Investors gain nearly N47tr in H1 amid sustained confidence, others

Nigeria Exchange Group (NGX)

Improved confidence in the ongoing economic reforms has continued to stimulate investors’ appetite for stocks as investors gained N46.6 trillion in the first half (H1) of 2026.

A review of market performance within the period showed that the market capitalisation, which stood at N99.937 trillion when trading resumed for the year on January 2, 2026, rose by N46.6 trillion, to close at N146.56 trillion on Monday, June 29, 2026.

Similarly, the NGX All-Share Index (ASI), which measures the performance of quoted companies, appreciated by 71, 909.56 basis points, representing a 45.95 per cent increase from 156,492.36 points to 228,401.92 points.

This achievement is one of the strongest Nigerian Exchange Limited (NGX) first-half performances in the last six years. This impressive performance is despite increased market volatility towards the end of June, with investors taking profits in several highly capitalised stocks to recoup their investment after months of sustained gains.

The rally was so strong that the stock market crossed the N160 trillion market capitalisation mark in May, the highest level ever recorded on the exchange before profit-taking took a toll on the market value in June.

Operators linked the strong first-half performance of the Nigerian Exchange to a combination of positive economic and market factors.

For instance, they pointed to impressive corporate earnings released by many listed companies, growing investor confidence in the Federal Government’s economic reforms, expectations surrounding the banking sector recapitalisation programme and increased participation by domestic institutional investors.

According to them, renewed interest from foreign portfolio investors, improved liquidity in the financial system and sustained demand for fundamentally strong stocks helped fuel the rally. They also noted that the relative stability of the foreign exchange market, easing inflation expectations and investors’ search for higher returns also encouraged more funds to flow into equities.

The operators added that as returns on some fixed-income securities became less attractive, many investors shifted their portfolios to the stock market, further strengthening buying interest across key sectors of the Exchange.

Recall that the market returned 18.96 per cent in the first half of 2023 as investors responded positively to economic reforms and renewed confidence in equities. The rally strengthened in the first half of 2024, with the ASI rising 33.81 per cent following strong corporate earnings and sustained buying in banking and other blue-chip stocks.

However, the momentum slowed in the first half of 2025, when the market posted a 16.57 per cent return and investors’ wealth increased by about N13.2 trillion.

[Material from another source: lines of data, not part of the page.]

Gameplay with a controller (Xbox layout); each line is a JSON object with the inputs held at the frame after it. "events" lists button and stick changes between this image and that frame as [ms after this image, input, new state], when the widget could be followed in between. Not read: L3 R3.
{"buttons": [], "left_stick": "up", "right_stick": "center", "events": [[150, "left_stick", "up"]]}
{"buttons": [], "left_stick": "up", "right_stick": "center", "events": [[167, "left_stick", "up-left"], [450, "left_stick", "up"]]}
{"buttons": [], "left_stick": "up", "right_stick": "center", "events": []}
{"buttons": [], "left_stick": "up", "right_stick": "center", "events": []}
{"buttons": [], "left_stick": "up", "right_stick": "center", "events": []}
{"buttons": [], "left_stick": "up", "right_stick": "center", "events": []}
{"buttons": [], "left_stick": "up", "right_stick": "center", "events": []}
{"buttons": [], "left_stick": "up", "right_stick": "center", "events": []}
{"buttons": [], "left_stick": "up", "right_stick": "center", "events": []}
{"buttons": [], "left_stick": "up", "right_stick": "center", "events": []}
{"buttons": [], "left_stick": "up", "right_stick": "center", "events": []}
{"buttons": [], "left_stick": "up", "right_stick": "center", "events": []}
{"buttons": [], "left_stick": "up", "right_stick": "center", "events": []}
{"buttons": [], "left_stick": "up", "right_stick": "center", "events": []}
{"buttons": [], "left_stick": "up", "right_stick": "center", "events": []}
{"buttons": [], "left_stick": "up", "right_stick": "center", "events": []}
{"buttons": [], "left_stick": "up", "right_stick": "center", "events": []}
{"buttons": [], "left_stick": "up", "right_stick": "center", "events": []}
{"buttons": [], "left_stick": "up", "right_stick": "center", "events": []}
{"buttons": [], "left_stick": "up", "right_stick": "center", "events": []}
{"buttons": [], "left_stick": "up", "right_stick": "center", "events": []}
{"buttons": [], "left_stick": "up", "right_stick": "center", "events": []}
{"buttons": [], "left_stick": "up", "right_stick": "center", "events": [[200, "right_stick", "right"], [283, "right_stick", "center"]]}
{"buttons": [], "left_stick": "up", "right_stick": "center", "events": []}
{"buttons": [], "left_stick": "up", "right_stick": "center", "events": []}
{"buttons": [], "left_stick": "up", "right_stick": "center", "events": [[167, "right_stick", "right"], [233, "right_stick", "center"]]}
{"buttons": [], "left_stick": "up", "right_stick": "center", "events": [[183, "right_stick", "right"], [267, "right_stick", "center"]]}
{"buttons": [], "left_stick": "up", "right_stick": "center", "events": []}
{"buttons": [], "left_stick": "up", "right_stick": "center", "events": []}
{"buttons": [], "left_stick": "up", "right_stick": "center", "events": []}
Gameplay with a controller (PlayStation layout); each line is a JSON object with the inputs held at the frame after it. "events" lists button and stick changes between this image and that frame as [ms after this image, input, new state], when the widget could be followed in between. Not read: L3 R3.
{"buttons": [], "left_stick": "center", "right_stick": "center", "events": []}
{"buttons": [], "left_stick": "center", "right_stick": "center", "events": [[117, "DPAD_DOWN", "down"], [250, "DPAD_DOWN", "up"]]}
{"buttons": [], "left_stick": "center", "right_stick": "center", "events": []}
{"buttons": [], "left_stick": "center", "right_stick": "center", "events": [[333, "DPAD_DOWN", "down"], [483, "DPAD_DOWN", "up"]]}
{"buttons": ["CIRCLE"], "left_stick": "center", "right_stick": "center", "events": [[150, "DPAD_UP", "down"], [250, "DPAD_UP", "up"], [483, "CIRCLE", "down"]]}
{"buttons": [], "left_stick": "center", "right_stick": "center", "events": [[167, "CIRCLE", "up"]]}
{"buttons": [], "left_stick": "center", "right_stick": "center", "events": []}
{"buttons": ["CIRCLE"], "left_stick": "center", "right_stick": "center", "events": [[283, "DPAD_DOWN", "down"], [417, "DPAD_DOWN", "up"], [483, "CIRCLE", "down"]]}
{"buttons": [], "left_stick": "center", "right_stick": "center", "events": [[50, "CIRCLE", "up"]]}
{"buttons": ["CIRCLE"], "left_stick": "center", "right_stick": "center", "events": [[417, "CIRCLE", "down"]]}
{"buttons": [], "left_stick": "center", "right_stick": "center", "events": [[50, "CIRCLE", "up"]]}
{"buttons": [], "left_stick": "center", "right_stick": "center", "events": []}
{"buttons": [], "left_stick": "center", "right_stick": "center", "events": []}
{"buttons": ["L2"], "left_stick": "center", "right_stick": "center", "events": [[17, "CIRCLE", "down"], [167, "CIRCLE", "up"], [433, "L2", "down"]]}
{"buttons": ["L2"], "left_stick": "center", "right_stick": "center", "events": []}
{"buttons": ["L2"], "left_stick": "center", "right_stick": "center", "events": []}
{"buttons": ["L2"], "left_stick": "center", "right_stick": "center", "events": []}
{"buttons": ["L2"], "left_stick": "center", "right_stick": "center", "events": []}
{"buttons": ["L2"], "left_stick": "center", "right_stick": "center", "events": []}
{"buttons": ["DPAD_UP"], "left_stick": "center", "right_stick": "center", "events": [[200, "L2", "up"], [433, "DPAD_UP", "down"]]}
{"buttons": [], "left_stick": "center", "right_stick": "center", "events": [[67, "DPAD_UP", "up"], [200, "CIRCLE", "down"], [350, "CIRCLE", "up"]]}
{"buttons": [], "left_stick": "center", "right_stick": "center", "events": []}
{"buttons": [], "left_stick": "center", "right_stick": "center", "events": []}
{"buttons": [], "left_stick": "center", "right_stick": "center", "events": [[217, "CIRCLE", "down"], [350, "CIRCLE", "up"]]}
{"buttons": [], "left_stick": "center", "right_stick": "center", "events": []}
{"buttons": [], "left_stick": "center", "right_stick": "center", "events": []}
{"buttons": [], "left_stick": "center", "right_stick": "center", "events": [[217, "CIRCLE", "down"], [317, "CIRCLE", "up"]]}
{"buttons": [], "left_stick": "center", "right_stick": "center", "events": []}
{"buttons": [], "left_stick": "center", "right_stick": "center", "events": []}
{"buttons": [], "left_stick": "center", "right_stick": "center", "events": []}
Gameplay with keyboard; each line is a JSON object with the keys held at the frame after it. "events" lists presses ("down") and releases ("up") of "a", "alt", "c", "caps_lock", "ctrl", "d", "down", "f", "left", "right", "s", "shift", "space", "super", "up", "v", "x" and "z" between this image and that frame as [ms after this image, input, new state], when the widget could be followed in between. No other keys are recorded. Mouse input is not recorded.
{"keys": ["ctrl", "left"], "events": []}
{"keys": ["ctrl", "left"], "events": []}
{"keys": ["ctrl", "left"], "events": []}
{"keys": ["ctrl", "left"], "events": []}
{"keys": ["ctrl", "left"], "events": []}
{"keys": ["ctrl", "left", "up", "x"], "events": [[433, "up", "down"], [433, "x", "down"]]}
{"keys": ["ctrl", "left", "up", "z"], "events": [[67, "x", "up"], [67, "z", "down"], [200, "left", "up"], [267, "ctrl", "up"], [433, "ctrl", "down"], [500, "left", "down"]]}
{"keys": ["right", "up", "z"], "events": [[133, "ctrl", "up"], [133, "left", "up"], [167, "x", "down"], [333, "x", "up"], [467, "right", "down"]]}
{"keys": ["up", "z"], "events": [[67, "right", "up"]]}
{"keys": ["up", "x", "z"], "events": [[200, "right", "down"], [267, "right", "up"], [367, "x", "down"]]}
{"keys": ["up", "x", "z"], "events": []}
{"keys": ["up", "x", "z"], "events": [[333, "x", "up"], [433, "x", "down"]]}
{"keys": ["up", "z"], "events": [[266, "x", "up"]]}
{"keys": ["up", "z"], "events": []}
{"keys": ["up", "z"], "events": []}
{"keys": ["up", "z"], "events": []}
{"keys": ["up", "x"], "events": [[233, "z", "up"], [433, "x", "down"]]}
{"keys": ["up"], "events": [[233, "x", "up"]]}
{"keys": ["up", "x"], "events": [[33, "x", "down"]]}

The impressive 48.28 per cent return and N48.97 trillion increase in market capitalisation recorded in the first half of 2026 represent a significant improvement over the performances recorded in the past three years.

The improved performance also reflected on the sectoral performance during the period as the oil and gas sector emerged as the best-performing index for much of the first half with a 90.3 per cent gain, supported by strong buying interest in major energy stocks including Aradel Holdings, Seplat Energy and Oando.

Industrial goods followed closely as investors accumulated shares of cement manufacturers, causing the sector to rise by 79.72 per cent, while banking stocks maintained a strong upward trend on the back of recapitalisation expectations and impressive earnings, with a 40.53 per cent gain. Consumer goods stocks also recorded healthy gains as investors responded positively to improving corporate performance and expectations of stronger consumer spending, adding 16.3 per cent

Aradel Holdings delivered one of the strongest first-quarter performances on the exchange with N728.5 billion revenue, representing a 265 per cent increase from N199.9 billion in the corresponding period of 2025. The company also posted N120.3 billion profit after tax, up 252 per cent from N34.2 billion posted in the previous year.

Also, BUA Cement Plc achieved a pre-tax profit of N192.88 billion in its unaudited result for Q1 ended March, up from N99.7 billion in Q1 2025. In addition, Dangote Cement Plc also achieved a profit before tax of N421.1 billion for Q1 2026, representing a 35 per cent increase from N311.9 billion in Q1 2025.

President of the NewDimension Shareholders Association of Nigeria, Patrick Ajudua, has attributed the renewed momentum in the Nigerian stock market to recent market reforms, particularly the introduction of the T+1 settlement cycle.

Ajudua recalled that the decision to migrate to the T+1 settlement system has become a major driver of market liquidity, noting that the reform has strengthened investor confidence and encouraged increased trading activities, especially in fundamentally strong and active stocks.